Agustín, pues, no cesaba en su empeño: una nueva ciudad y otra situación personal no eran obstáculos suficientes para hacerlo desistir de su entusiasmo por la vida monástica. Pero Dios también tenía sus proyectos.
“Llegué al episcopado...”
“Y vi la necesidad para el obispo de ofrecer hospitalidad a los que sin cesar iban y venían, pues al no hacerlo se mostraría inhumano. Delegar esa función en el monasterio parecía inconveniente. Y quiso tener en esta casa episcopal el monasterio de clérigos. He aquí de qué modo vivimos. A ninguno le está permitido tener algo propio”16. Un nuevo cambio en su existencia lo obliga a modificar una vez más su original proyecto, pero no pierde de vista el santo propósito: llevar a la práctica el modelo de vida de la primitiva comunidad apostólica. Pocos años tuvo Agustín la dicha de vivir en paz la vida monástica; con todo, permaneció firme en el convencimiento de que, aun en medio de las numerosas solicitaciones de su servicio episcopal, no debía perder lo que con tanto ardor había abrazado en el momento de la conversión.
Como obispo, Agustín será propagador incansable de la vida monástica y promoverá la fundación de nuevos monasterios, los cuales a su vez serán fuente de gracias y también de obreros para su Iglesia, y más tarde para otras Iglesias del África17.
Sin embargo, para nosotros es fruto especialmente caro su enseñanza sobre la vida monástica que no cesó de prodigar, en la medida que sus múltiples empeños se lo iban consintiendo.
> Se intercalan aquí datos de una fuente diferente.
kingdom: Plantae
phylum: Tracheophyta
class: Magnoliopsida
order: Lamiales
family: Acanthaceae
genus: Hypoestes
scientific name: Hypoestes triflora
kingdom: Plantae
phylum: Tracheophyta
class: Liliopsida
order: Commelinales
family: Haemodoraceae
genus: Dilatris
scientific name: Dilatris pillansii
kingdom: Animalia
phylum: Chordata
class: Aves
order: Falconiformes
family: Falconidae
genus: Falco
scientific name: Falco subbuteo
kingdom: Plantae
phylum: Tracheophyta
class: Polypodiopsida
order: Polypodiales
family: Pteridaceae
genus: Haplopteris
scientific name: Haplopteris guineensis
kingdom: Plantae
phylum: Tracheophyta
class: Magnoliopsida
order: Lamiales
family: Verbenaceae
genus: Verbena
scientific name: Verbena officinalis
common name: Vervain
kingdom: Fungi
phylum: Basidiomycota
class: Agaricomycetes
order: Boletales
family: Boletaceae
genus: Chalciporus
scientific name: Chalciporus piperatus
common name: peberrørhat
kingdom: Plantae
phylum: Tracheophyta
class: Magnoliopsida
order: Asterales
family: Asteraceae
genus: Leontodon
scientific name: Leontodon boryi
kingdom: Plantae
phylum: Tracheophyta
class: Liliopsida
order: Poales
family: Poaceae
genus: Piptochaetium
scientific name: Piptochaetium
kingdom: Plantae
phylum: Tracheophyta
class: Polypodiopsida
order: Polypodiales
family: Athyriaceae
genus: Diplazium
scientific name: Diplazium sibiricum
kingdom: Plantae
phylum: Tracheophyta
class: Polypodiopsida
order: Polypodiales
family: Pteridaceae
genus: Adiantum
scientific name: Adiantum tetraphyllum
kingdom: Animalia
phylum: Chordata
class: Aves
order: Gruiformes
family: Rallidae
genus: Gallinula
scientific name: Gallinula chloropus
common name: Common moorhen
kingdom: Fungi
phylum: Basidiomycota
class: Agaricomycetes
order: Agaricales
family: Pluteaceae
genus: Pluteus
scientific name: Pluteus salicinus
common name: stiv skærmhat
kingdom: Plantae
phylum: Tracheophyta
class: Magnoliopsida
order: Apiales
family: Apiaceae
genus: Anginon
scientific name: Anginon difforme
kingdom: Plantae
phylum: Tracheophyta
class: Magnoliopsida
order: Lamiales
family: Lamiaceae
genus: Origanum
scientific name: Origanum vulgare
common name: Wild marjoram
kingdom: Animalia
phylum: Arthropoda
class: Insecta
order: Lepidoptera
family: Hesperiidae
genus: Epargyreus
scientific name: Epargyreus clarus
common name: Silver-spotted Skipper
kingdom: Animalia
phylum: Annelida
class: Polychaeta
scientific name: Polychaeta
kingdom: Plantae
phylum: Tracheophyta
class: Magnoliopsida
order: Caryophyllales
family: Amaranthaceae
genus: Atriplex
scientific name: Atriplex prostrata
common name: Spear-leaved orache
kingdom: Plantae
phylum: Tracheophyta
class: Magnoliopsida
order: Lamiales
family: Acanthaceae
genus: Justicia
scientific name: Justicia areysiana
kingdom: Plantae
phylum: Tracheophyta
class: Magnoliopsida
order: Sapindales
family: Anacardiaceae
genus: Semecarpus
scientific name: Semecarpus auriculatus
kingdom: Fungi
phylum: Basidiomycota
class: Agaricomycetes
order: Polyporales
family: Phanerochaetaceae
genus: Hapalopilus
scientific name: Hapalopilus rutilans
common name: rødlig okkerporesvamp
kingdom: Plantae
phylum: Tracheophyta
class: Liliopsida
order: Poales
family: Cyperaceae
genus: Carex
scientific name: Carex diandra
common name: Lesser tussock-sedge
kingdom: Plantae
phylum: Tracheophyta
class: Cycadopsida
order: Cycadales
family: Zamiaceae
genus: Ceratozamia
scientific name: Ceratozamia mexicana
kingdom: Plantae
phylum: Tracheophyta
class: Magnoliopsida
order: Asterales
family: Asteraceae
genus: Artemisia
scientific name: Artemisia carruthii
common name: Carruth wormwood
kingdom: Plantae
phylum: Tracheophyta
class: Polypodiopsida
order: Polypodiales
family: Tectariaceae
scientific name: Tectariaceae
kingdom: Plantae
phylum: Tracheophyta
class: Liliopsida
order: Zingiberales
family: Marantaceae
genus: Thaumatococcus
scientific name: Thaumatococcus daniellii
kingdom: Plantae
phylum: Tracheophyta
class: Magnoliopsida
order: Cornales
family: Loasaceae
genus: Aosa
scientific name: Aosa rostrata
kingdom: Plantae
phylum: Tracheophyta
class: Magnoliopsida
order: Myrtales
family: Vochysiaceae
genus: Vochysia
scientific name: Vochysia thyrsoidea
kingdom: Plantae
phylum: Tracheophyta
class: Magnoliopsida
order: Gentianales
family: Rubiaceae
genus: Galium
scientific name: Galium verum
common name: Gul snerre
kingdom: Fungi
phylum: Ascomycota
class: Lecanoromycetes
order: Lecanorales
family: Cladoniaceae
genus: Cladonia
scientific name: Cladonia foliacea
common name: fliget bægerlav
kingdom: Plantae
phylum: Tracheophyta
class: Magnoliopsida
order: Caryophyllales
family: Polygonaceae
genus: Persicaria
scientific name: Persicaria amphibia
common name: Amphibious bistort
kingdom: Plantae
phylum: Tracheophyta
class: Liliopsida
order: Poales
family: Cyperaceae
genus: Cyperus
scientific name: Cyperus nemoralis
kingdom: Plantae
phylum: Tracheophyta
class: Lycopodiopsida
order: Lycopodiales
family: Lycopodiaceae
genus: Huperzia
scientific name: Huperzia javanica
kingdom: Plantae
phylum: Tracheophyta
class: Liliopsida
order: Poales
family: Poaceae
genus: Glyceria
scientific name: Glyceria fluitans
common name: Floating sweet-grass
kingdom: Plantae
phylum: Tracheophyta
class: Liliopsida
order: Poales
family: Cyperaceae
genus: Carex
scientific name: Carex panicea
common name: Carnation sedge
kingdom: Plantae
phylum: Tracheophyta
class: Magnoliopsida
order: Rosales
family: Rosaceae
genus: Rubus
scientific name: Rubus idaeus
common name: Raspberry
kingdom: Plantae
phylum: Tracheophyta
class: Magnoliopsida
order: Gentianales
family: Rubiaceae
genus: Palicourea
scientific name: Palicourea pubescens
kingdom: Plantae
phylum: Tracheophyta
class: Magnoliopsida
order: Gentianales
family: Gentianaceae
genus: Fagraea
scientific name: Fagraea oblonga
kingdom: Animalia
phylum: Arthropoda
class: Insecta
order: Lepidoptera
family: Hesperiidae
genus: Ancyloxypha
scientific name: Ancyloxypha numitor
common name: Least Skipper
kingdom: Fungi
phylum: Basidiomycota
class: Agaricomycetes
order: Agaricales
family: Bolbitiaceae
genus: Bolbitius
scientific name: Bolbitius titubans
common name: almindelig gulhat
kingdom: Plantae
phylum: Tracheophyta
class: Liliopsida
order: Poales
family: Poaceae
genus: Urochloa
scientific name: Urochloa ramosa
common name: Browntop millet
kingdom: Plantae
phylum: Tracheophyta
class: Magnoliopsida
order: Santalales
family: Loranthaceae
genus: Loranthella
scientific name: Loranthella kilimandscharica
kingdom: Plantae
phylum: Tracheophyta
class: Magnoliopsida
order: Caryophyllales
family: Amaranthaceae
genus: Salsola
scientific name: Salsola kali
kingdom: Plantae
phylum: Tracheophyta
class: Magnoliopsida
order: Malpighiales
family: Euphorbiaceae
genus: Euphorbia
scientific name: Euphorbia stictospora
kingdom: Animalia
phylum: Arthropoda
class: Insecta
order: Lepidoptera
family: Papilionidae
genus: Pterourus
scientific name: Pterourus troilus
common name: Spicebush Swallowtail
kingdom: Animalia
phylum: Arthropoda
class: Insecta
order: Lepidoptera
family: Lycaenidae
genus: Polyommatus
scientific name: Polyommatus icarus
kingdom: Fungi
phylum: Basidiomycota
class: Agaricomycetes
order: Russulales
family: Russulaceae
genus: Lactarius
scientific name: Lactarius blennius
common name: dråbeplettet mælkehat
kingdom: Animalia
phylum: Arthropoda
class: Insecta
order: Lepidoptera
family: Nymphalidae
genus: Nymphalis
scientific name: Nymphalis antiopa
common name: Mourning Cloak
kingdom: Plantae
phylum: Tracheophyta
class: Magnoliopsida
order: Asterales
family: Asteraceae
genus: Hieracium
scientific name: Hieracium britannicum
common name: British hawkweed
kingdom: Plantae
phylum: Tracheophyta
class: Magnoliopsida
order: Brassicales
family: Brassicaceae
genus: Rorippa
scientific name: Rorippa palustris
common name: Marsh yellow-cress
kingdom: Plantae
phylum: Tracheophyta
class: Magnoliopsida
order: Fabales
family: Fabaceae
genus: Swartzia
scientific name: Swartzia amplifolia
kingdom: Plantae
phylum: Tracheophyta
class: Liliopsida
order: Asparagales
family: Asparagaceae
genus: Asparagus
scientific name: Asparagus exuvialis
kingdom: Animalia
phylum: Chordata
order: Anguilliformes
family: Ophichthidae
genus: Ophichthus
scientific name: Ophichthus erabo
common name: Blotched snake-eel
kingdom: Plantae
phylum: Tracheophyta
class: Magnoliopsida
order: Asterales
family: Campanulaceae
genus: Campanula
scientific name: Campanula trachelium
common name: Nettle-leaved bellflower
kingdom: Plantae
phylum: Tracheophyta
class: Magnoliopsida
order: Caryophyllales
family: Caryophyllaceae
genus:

La doctrina de Agustín ha sido espejo en el que tantos monjes y monjas se han mirado en su camino de ascensión hacia las cumbres de la caridad.
Un solo corazón y una sola alma
En distintas oportunidades y diversas obras, Agustín, durante su episcopado (395/6-430), abordó prácticamente todos los temas que pueden denominarse monásticos.
Dos obras, próximas en el tiempo (año 401), le sirvieron para tocar puntos tan importantes como: la castidad y el trabajo. Sobre la primera trata en el De sancta virginitate, insistiendo en su carácter de don divino y, por ende, con cuánta humildad debe ser custodiada18. Es asimismo un don que expresa la consagración a Dios de modo muy patente19. Sobre el trabajo trata en su obra De opere monachorum, libro escrito a pedido del obispo Aurelio Cartago con motivo de una disputa surgida a raíz de que ciertos monjes sostenían que no se debe trabajar, y además no se cortaban el cabello20. Agustín demuestra que los monjes deben dedicarse al trabajo: necesario e importante para la vida monástica, y también a la oración. Solo enfermedad, ministerio pastoral o estudio son motivaciones válidas para eximirse del trabajo.
Otro tema particularmente querido a Agustín es el de la pobreza. En ocasión de una dificultad surgida por problemas de herencia entre dos hermanos que se habían consagrado al Señor en la vida monástica, lo lamentará con acentos cargados de emoción sincera: “Sabéis todos o casi todos que en esta casa, llamada casa episcopal, vivimos de manera que, en la medida de nuestras fuerzas, imitamos aquellos santos, de los que dice el libro de los Hechos de los Apóstoles: Nadie decía propia a una cosa, sino que todas las cosas eran comunes (Hch 4,32)... Nada traje; no vine a esta Iglesia (de Hipona) sino con la ropa que en aquel tiempo vestía... He aquí de qué modo vivimos. A ninguno le está permitido en la comunidad tener algo propio. Pero tal vez algunos lo tienen. A ninguno le está autorizado, si algunos lo tienen, hacer lo que no les está permitido. Pienso bien de mis hermanos, y por pensar siempre bien me he abstenido de una investigación al respecto, porque al hacerla me parecía como desconfiar de ellos. Sabía y sé que todos los que conmigo viven conocen nuestro propósito, conocen la norma de nuestra vida”21.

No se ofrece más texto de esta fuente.